## THE PROBLEM
Omit the images and output every line of the data below exactly.
_ _ _ _ _
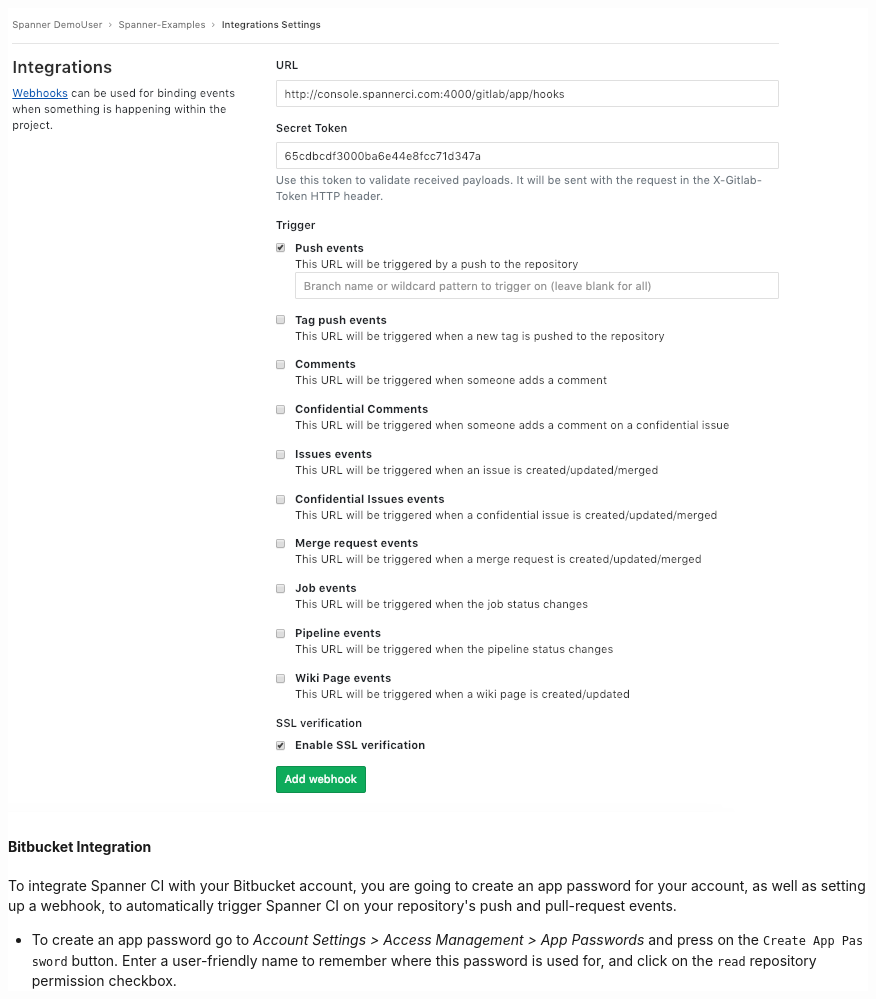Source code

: ![alt text](docs/images/5_1.png)

#### Bitbucket Integration

To integrate Spanner CI with your Bitbucket account, you are going to create an app password for your account, as well as 
setting up a webhook, to automatically trigger Spanner CI on your repository's push and pull-request events. 

* To create an app password go to *Account Settings > Access Management > App Passwords* and press on the `Create App Password` button.
Enter a user-friendly name to remember where this password is used for, and click on the `read` repository permission checkbox.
_ _ _ _ _
## YOUR SOLUTION
Source code

: ![alt text](docs/images/5_1.png)

#### Bitbucket Integration

To integrate Spanner CI with your Bitbucket account, you are going to create an app password for your account, as well as 
setting up a webhook, to automatically trigger Spanner CI on your repository's push and pull-request events. 

* To create an app password go to *Account Settings > Access Management > App Passwords* and press on the `Create App Password` button.
Enter a user-friendly name to remember where this password is used for, and click on the `read` repository permission checkbox.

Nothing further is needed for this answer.